WHAT YOU ARE ASKED TO DO
Repeat the records below word for word.

Saved entries
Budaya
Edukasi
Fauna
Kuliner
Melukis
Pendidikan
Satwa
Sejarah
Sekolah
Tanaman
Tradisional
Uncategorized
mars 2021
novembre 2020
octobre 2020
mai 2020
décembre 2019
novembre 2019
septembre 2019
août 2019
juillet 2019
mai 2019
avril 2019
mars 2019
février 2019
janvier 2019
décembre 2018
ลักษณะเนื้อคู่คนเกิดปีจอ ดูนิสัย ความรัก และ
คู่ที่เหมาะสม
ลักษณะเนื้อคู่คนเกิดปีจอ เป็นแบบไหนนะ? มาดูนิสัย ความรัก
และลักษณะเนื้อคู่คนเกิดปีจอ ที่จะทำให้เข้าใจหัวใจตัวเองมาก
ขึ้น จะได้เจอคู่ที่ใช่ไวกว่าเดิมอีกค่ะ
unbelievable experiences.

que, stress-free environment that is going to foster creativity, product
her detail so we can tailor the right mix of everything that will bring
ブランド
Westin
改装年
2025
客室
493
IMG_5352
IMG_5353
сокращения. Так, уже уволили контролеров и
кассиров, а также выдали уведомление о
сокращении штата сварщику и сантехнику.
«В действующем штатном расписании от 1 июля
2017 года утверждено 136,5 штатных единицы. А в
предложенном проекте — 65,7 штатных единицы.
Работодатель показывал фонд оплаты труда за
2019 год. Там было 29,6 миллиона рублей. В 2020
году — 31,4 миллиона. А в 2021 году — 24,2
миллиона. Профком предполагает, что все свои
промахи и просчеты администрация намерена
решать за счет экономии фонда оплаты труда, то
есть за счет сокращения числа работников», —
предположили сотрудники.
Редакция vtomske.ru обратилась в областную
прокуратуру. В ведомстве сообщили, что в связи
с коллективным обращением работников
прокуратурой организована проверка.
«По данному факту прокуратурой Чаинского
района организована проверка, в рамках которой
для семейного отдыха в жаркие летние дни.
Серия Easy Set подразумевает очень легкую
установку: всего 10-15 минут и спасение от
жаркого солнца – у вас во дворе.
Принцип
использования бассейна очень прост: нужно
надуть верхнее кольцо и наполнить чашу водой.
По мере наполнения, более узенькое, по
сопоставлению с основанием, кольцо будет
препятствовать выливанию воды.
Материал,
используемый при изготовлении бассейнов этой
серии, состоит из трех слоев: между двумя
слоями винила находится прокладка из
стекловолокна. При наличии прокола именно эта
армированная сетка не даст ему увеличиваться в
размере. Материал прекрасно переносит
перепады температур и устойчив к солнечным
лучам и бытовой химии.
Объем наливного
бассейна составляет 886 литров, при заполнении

RESPONSE BOX
Budaya
Edukasi
Fauna
Kuliner
Melukis
Pendidikan
Satwa
Sejarah
Sekolah
Tanaman
Tradisional
Uncategorized
mars 2021
novembre 2020
octobre 2020
mai 2020
décembre 2019
novembre 2019
septembre 2019
août 2019
juillet 2019
mai 2019
avril 2019
mars 2019
février 2019
janvier 2019
décembre 2018
ลักษณะเนื้อคู่คนเกิดปีจอ ดูนิสัย ความรัก และ
คู่ที่เหมาะสม
ลักษณะเนื้อคู่คนเกิดปีจอ เป็นแบบไหนนะ? มาดูนิสัย ความรัก
และลักษณะเนื้อคู่คนเกิดปีจอ ที่จะทำให้เข้าใจหัวใจตัวเองมาก
ขึ้น จะได้เจอคู่ที่ใช่ไวกว่าเดิมอีกค่ะ
unbelievable experiences.

que, stress-free environment that is going to foster creativity, product
her detail so we can tailor the right mix of everything that will bring
ブランド
Westin
改装年
2025
客室
493
IMG_5352
IMG_5353
сокращения. Так, уже уволили контролеров и
кассиров, а также выдали уведомление о
сокращении штата сварщику и сантехнику.
«В действующем штатном расписании от 1 июля
2017 года утверждено 136,5 штатных единицы. А в
предложенном проекте — 65,7 штатных единицы.
Работодатель показывал фонд оплаты труда за
2019 год. Там было 29,6 миллиона рублей. В 2020
году — 31,4 миллиона. А в 2021 году — 24,2
миллиона. Профком предполагает, что все свои
промахи и просчеты администрация намерена
решать за счет экономии фонда оплаты труда, то
есть за счет сокращения числа работников», —
предположили сотрудники.
Редакция vtomske.ru обратилась в областную
прокуратуру. В ведомстве сообщили, что в связи
с коллективным обращением работников
прокуратурой организована проверка.
«По данному факту прокуратурой Чаинского
района организована проверка, в рамках которой
для семейного отдыха в жаркие летние дни.
Серия Easy Set подразумевает очень легкую
установку: всего 10-15 минут и спасение от
жаркого солнца – у вас во дворе.
Принцип
использования бассейна очень прост: нужно
надуть верхнее кольцо и наполнить чашу водой.
По мере наполнения, более узенькое, по
сопоставлению с основанием, кольцо будет
препятствовать выливанию воды.
Материал,
используемый при изготовлении бассейнов этой
серии, состоит из трех слоев: между двумя
слоями винила находится прокладка из
стекловолокна. При наличии прокола именно эта
армированная сетка не даст ему увеличиваться в
размере. Материал прекрасно переносит
перепады температур и устойчив к солнечным
лучам и бытовой химии.
Объем наливного
бассейна составляет 886 литров, при заполнении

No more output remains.